Afterword: When I entered the title The Sleep of Reason into the Goodreads search engine to write this review, one of the titles that came up was The Sleep of Reason; the James Bulger Case. While reading this book, I could see that the murder in CP Snow's book was a fictional precursor for the deeply shocking abduction and murder by two 10-year-old boys in 1993. This clearly also occurred to the later book's author David James Smith. Perhaps it says something about our society that this crime, only just credible in fiction when committed by adults thirty years before, could happen in real life with such young perpetrators.
A complete punt of a purchase (bought from a charity furniture shop I entered in error, expecting for there to be a bigger selection of books, slightly obliged I gave them 50p for this book which might just have been there for decoration) this wasn't completely dreadful, but overall I got less and less interested in it, and more and more sure that this wasn't my kind of thing, the longer it went on.
The novel follows Lewis Eliot, an esteemed man and university board member in the early 1960s, and his involvement in a number of storylines associated with changing social and moral landscapes, and personal changes too. Stylistically it is interestingly written, but in truth I found it stilted in places beyond the expected levels of a book written a half century ago. Eliot is involved with a disciplinary case where two student couples have been caught in a compromising position, and later in the book is asked to assist a family friend whose daughter has been accused (with her female friend/lover) of murdering a child. Morality forms a key theme in this book.
Alas, the overall effect of the book was that you could tell it was a late installment in a long series of novels focusing on the same people. Reading this as a stand-alone, I didn't particularly warm to the characters or their circumstances, and in a sense the novel felt like itself it contained five or six distinct but linked 'episodes' with a cliffhanger every sixty or so pages. This to me seemed like I had tuned in to an established drama series late in the canon and was missing out on most of the appeal as a consequence. It just felt hard going with aspects which a reader more invested in the characters would presumably have appreciated more.
Nevertheless, I did appreciate the intelligence of the writing and the author's trying to do what he was. Objectively this is good quality, but subjectively I only got a moderate amount of enjoyment from it.
My favourite of the sequence. Lots of bizarre violence examined through the perspective of a trial. More of a sense of unity in Lewis Eliot’s description of experience. Hard to explain why it works for me better than the others.

--*--

Written request: List every person, real or fictional, who is named in the reviews of The Sleep of Reason.

Listed records:
--*--

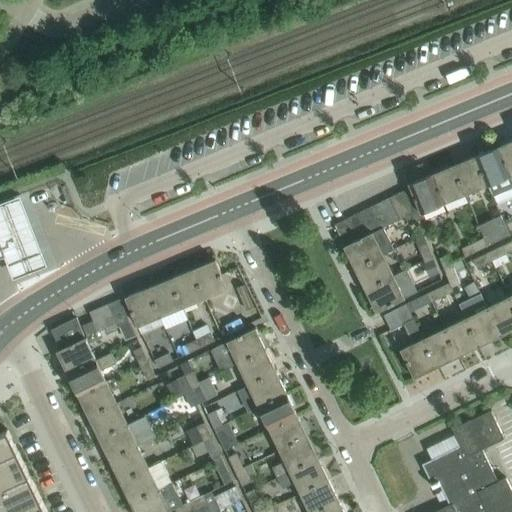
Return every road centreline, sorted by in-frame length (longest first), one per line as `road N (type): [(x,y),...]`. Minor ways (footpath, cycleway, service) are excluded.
road 1 (tertiary): [(232,208),(511,93)]
road 2 (residential): [(232,208),(348,448)]
road 3 (tertiary): [(8,324),(71,282),(232,208)]
road 4 (residential): [(8,324),(97,511)]
road 5 (residential): [(511,368),(348,448)]
road 6 (residential): [(5,0),(55,24),(122,0)]
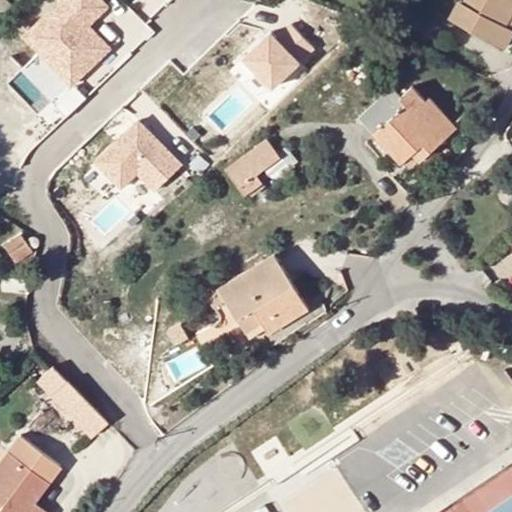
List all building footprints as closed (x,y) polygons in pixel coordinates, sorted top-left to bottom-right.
[(106,0),(46,0),(16,30),(70,85),(112,44),(89,21),(109,2),(106,0)] [(463,0),(460,0),(451,16),(506,45),(511,33),(511,27),(504,23),(511,8),(511,0),(466,0),(466,2),(463,0)] [(234,55),(268,89),(314,44),(289,19),(273,35),(264,26),(234,55)] [(412,153),(424,142),(431,150),(457,125),(431,97),(426,101),(413,85),(403,95),(393,86),(359,116),(401,162),(412,153)] [(182,170),(137,123),(94,165),(122,195),(138,180),(154,196),(182,170)] [(262,180),(257,172),(281,155),(268,137),(227,167),(245,193),(262,180)] [(412,153),(419,160),(431,150),(424,142),(412,153)] [(21,234),(4,245),(15,261),(32,251),(21,234)] [(277,251),(221,286),(240,316),(256,306),(271,330),(310,305),(277,251)] [(485,351),(481,361),(488,363),(492,353),(485,351)] [(90,435),(107,418),(54,364),(37,380),(90,435)] [(0,511),(47,511),(49,511),(34,500),(61,462),(19,432),(0,459),(0,511)]
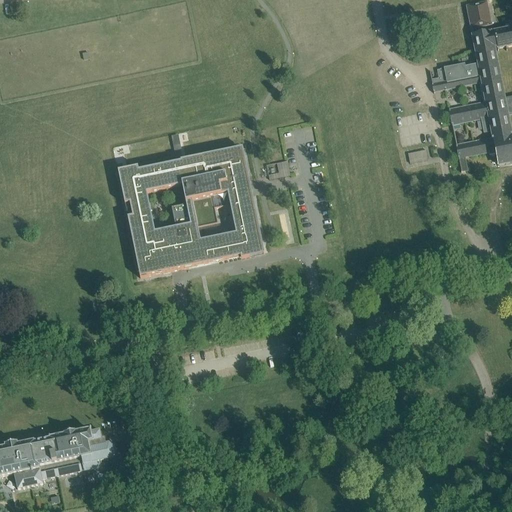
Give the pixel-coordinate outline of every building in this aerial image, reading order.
[(433,86),(432,86),(434,94),(435,94),(434,92),(440,91),(445,90),(445,92),(446,91),(446,90),(482,83),(486,104),(479,105),(479,104),(478,104),(479,105),(472,107),(472,105),(471,105),(471,107),(465,108),(464,107),(464,108),(457,110),(457,108),(456,108),(457,110),(450,111),(450,110),(449,110),(452,126),(453,126),(460,124),(460,126),(461,126),(460,124),(466,123),(467,123),(467,125),(468,125),(468,123),(474,121),(475,123),(475,121),(482,120),(484,134),(492,132),(493,138),(493,140),(491,140),(486,141),(479,142),(477,143),(474,144),(471,144),(468,145),(462,146),(457,147),(462,172),(466,171),(467,171),(466,169),(464,158),(489,153),(489,156),(496,155),(498,166),(499,167),(509,165),(508,159),(511,158),(511,137),(511,136),(511,133),(510,127),(509,125),(507,115),(511,113),(511,98),(511,99),(510,98),(510,99),(505,100),(495,50),(498,50),(498,51),(499,51),(498,50),(506,48),(506,51),(507,51),(507,48),(511,46),(511,25),(511,26),(510,26),(510,29),(503,31),(502,27),(502,31),(495,32),(494,29),(493,29),(494,32),(491,33),(491,31),(490,31),(490,33),(485,34),(484,31),(484,30),(483,27),(489,26),(490,26),(492,26),(491,25),(487,3),(467,7),(471,30),(472,30),(473,35),(473,36),(473,37),(476,54),(477,59),(477,61),(478,65),(473,66),(465,68),(464,65),(454,68),(441,70),(441,71),(438,71),(440,85),(433,86)] [(180,143),(173,144),(175,151),(182,150),(180,143)] [(246,162),(243,149),(238,150),(180,162),(157,167),(139,171),(138,168),(118,172),(119,178),(130,230),(131,235),(134,249),(140,279),(189,269),(241,258),(242,261),(265,256),(261,239),(254,206),(252,194),(246,162)] [(404,154),(406,164),(427,160),(425,150),(404,154)] [(279,174),(268,177),(269,181),(290,177),(287,163),(277,165),(279,174)] [(280,211),(284,244),(292,243),(289,210),(280,211)] [(0,478),(14,475),(15,475),(18,489),(18,492),(44,486),(42,481),(43,481),(71,475),(85,472),(98,469),(97,462),(111,459),(112,459),(116,453),(114,447),(109,444),(105,445),(104,439),(102,440),(100,433),(100,431),(91,433),(91,431),(75,434),(75,433),(65,435),(66,436),(50,440),(50,441),(47,441),(43,442),(35,444),(34,443),(18,446),(17,444),(6,447),(6,449),(0,450),(0,478)] [(120,480),(107,483),(109,493),(122,490),(120,480)]
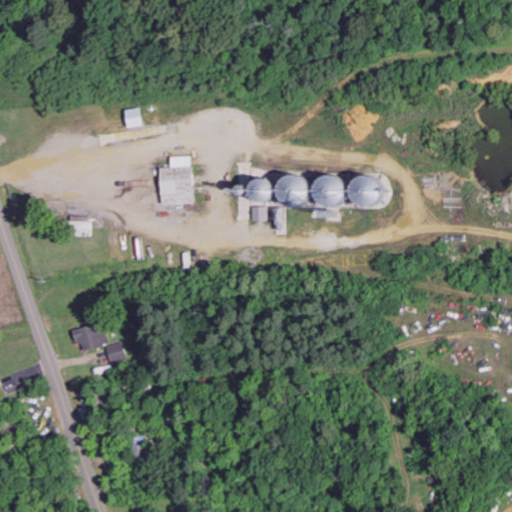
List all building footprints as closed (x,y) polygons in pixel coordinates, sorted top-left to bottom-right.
[(163,168),(164,205),(195,204),(195,157),(173,157),(173,168),(163,168)] [(308,204),(308,177),(279,177),(280,204),(308,204)] [(254,200),(275,193),(270,178),(249,185),(254,200)] [(270,207),(254,207),(254,220),(270,221),(270,207)] [(94,222),(73,222),(73,236),(94,237),(94,222)] [(103,348),(98,325),(77,329),(82,352),(103,348)]
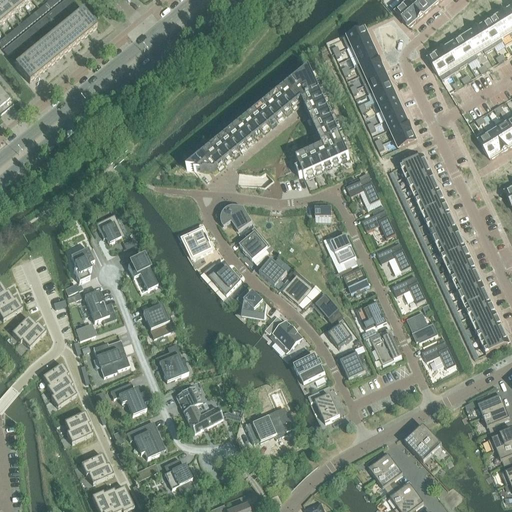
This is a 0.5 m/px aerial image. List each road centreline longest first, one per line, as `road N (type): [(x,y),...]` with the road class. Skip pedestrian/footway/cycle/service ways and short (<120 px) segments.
road 1 (residential): [(434,410),(342,208),(332,199),(224,197)]
road 2 (residential): [(463,0),(404,57),(511,294)]
road 3 (residential): [(208,219),(242,270),(310,332),(369,445)]
road 4 (secondary): [(0,179),(163,46)]
road 5 (secondary): [(148,31),(0,155)]
road 6 (residential): [(58,349),(120,476)]
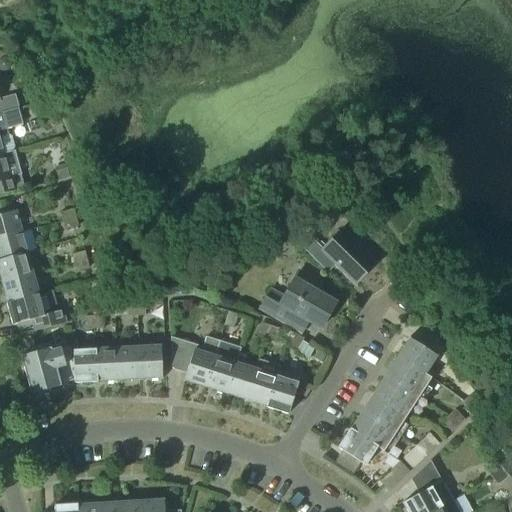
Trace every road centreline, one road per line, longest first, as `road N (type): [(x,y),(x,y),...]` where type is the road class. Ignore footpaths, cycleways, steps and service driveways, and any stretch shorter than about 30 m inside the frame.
road 1 (residential): [(277,466),(188,435),(141,429),(2,453)]
road 2 (residential): [(277,466),(384,298)]
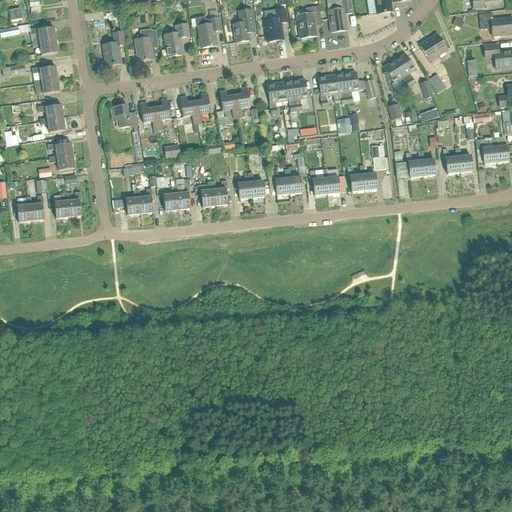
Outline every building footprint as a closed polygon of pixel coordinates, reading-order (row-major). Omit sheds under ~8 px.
[(201,7),(199,0),(187,0),(188,9),(201,7)] [(327,15),(320,16),(321,22),(328,21),(330,34),(348,31),(345,15),(352,14),(351,1),(342,2),(341,2),(340,0),(335,0),(325,1),(327,12),(327,15)] [(369,16),(376,14),(376,15),(391,13),(388,0),(397,0),(398,2),(403,1),(404,0),(373,0),(374,1),(366,2),(369,16)] [(471,0),(472,10),(483,9),(482,3),(500,1),(500,0),(471,0)] [(154,13),(165,11),(164,3),(152,5),(154,13)] [(307,18),(296,19),(299,40),(316,37),(314,27),(314,25),(314,23),(321,22),(320,16),(320,13),(319,8),(306,10),(307,18)] [(20,10),(8,12),(10,22),(22,20),(20,10)] [(275,11),(263,13),(265,22),(264,22),(267,43),(283,41),(280,25),(287,24),(285,10),(275,12),(275,11)] [(232,26),(232,28),(235,45),(249,43),(248,37),(248,35),(247,30),(254,30),(251,13),(251,11),(238,13),(238,15),(239,24),(232,26)] [(492,21),(491,15),(478,16),(479,28),(490,27),(492,38),(511,36),(511,19),(492,21)] [(205,18),(194,20),(196,29),(197,28),(197,30),(199,41),(197,41),(199,51),(200,51),(217,48),(215,34),(222,32),(220,21),(220,19),(210,20),(205,21),(205,18)] [(452,27),(460,31),(463,24),(455,20),(452,27)] [(164,36),(168,58),(183,56),(181,40),(190,39),(188,26),(175,28),(176,34),(164,36)] [(0,31),(0,38),(0,39),(19,36),(17,29),(0,31)] [(38,35),(39,41),(40,44),(55,41),(53,29),(38,31),(38,30),(30,31),(31,36),(38,35)] [(133,41),(137,63),(153,60),(151,48),(158,47),(155,31),(141,33),(142,40),(133,41)] [(102,47),(105,67),(121,65),(118,46),(124,45),(122,33),(112,35),(114,45),(102,47)] [(437,35),(427,41),(438,58),(448,52),(437,35)] [(40,44),(39,41),(32,43),(32,48),(40,47),(42,56),(57,54),(55,41),(40,44)] [(438,58),(427,41),(418,47),(429,64),(438,58)] [(511,51),(497,53),(497,46),(482,47),(484,60),(494,59),(495,70),(511,68),(511,51)] [(404,55),(393,62),(409,86),(410,87),(415,84),(408,74),(414,70),(404,55)] [(383,69),(393,84),(391,85),(400,99),(407,95),(404,91),(405,90),(410,87),(409,86),(393,62),(383,69)] [(11,76),(25,73),(24,66),(10,69),(11,76)] [(41,74),(42,82),(42,83),(57,81),(55,68),(40,70),(40,69),(32,70),(33,75),(41,74)] [(355,74),(343,76),(347,105),(353,104),(352,94),(358,93),(355,74)] [(343,76),(330,78),(333,97),(339,96),(341,106),(347,105),(343,76)] [(436,76),(428,81),(436,95),(445,89),(436,76)] [(333,97),(330,78),(317,80),(321,109),(327,109),(326,98),(333,97)] [(42,83),(42,82),(34,83),(35,88),(43,87),(44,96),(59,94),(57,81),(42,83)] [(305,81),(292,83),(296,113),(301,112),(300,102),(308,101),(305,81)] [(363,84),(368,101),(375,99),(371,82),(363,84)] [(292,83),(279,85),(282,105),(288,104),(289,114),(291,124),(297,123),(296,122),(295,113),(296,113),(292,83)] [(419,85),(425,100),(432,98),(427,83),(419,85)] [(275,106),(282,105),(279,85),(266,87),(270,117),(277,116),(275,106)] [(511,85),(506,86),(507,97),(498,98),(499,108),(511,107),(511,101),(511,100),(511,85)] [(240,96),(233,97),(236,120),(241,119),(240,110),(249,109),(246,89),(239,90),(240,96)] [(236,120),(233,97),(226,98),(225,92),(218,94),(221,113),(222,113),(230,112),(232,121),(236,120)] [(201,102),(194,103),(197,126),(202,125),(201,116),(209,115),(206,95),(200,96),(201,102)] [(192,127),(193,127),(194,134),(198,133),(197,126),(194,103),(186,104),(185,99),(178,100),(181,119),(191,118),(192,127)] [(161,108),(153,109),(156,132),(162,131),(161,122),(170,121),(167,102),(160,103),(161,108)] [(477,106),(480,114),(486,112),(483,104),(477,106)] [(156,132),(153,109),(147,110),(146,105),(139,106),(142,125),(151,124),(152,133),(156,132)] [(20,113),(19,108),(19,106),(11,107),(12,114),(20,113)] [(387,109),(391,122),(401,119),(397,106),(387,109)] [(46,113),(47,120),(48,122),(62,120),(61,107),(46,109),(46,107),(37,109),(38,114),(46,113)] [(126,107),(110,109),(110,110),(112,123),(118,122),(119,129),(119,130),(133,128),(132,127),(136,127),(136,128),(137,128),(137,127),(135,114),(128,116),(126,107)] [(256,110),(250,111),(252,122),(258,121),(256,110)] [(452,115),(455,114),(455,112),(454,112),(445,113),(445,116),(442,116),(443,121),(452,119),(452,115)] [(223,118),(222,113),(221,113),(216,113),(218,127),(226,126),(225,118),(223,118)] [(404,115),(406,126),(412,125),(411,114),(404,115)] [(77,130),(84,128),(82,118),(75,120),(77,130)] [(48,122),(47,120),(39,121),(40,127),(48,125),(49,134),(64,132),(62,120),(48,122)] [(340,135),(345,134),(350,134),(349,124),(339,125),(340,135)] [(364,132),(363,125),(351,126),(352,134),(364,132)] [(328,135),(336,134),(335,126),(327,127),(328,135)] [(494,149),(496,165),(508,164),(507,148),(497,148),(496,140),(491,140),(492,149),(494,149)] [(477,165),(483,164),(483,166),(496,165),(494,149),(492,149),(484,150),(483,141),(479,141),(475,142),(477,165)] [(233,143),(222,144),(223,151),(234,149),(233,143)] [(370,143),(372,160),(373,160),(378,159),(377,147),(379,147),(379,143),(370,143)] [(56,151),(57,158),(57,160),(72,157),(70,145),(56,147),(55,145),(47,147),(48,152),(56,151)] [(207,147),(208,156),(220,154),(219,145),(207,147)] [(163,149),(165,160),(179,158),(178,147),(163,149)] [(457,158),(459,175),(471,173),(470,157),(460,158),(459,149),(454,149),(455,158),(457,158)] [(447,176),(459,175),(457,158),(455,158),(448,159),(447,150),(442,151),(443,160),(445,160),(447,176)] [(420,162),(422,178),(435,177),(433,161),(423,162),(422,153),(418,153),(419,162),(420,162)] [(230,173),(228,158),(227,154),(223,154),(223,159),(225,159),(226,165),(221,166),(222,174),(230,173)] [(409,180),(422,178),(420,162),(419,162),(411,163),(410,154),(405,155),(406,164),(408,164),(409,180)] [(202,157),(202,159),(203,169),(210,168),(209,156),(202,157)] [(59,173),(74,170),(72,157),(57,160),(57,158),(49,159),(50,165),(57,163),(59,173)] [(364,168),(360,169),(360,178),(362,178),(364,192),(377,191),(375,176),(365,177),(364,168)] [(133,169),(121,171),(121,177),(125,177),(134,177),(133,175),(133,169)] [(351,194),(364,192),(362,178),(360,178),(353,179),(352,170),(347,170),(348,180),(350,179),(351,194)] [(284,172),(285,181),(287,181),(289,196),(301,195),(300,180),(290,181),(289,171),(284,172)] [(287,181),(285,181),(278,182),(277,172),(273,173),(274,183),(275,183),(277,197),(289,196),(287,181)] [(326,172),(322,173),(323,182),(325,181),(327,196),(340,195),(338,180),(327,181),(326,172)] [(314,198),(327,196),(325,181),(323,182),(315,182),(314,173),(310,174),(311,183),(312,183),(314,198)] [(247,175),(248,185),(251,185),(252,200),(265,199),(263,183),(253,185),(252,175),(247,175)] [(251,185),(248,185),(241,186),(240,176),(235,177),(236,186),(238,186),(240,201),(252,200),(251,185)] [(64,179),(65,186),(76,185),(75,177),(64,179)] [(36,183),(37,195),(46,194),(45,182),(36,183)] [(222,190),(215,191),(213,191),(214,208),(227,207),(226,192),(227,191),(226,183),(221,183),(222,190)] [(213,191),(215,191),(214,184),(209,185),(210,192),(200,193),(201,209),(214,208),(213,191)] [(176,196),(177,212),(190,211),(189,196),(190,195),(189,187),(185,187),(185,195),(178,196),(176,196)] [(178,196),(177,188),(176,188),(171,189),(172,197),(163,198),(164,213),(177,212),(176,196),(178,196)] [(147,199),(139,200),(138,200),(140,216),(152,214),(151,200),(153,200),(152,191),(146,192),(147,199)] [(138,200),(139,200),(139,192),(134,193),(134,200),(125,201),(127,217),(140,216),(138,200)] [(67,203),(68,219),(81,218),(79,203),(81,203),(80,194),(75,194),(75,202),(68,203),(67,203)] [(55,220),(68,219),(67,203),(68,203),(67,195),(62,196),(63,203),(54,204),(55,220)] [(29,207),(31,223),(43,221),(42,206),(43,206),(42,198),(37,198),(38,206),(31,206),(29,207)] [(18,224),(31,223),(29,207),(31,206),(30,199),(24,200),(17,200),(18,208),(16,208),(18,224)]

--*--

Solution for this exercise:
- James Bulger
- CP Snow
- David James Smith
- Lewis Eliot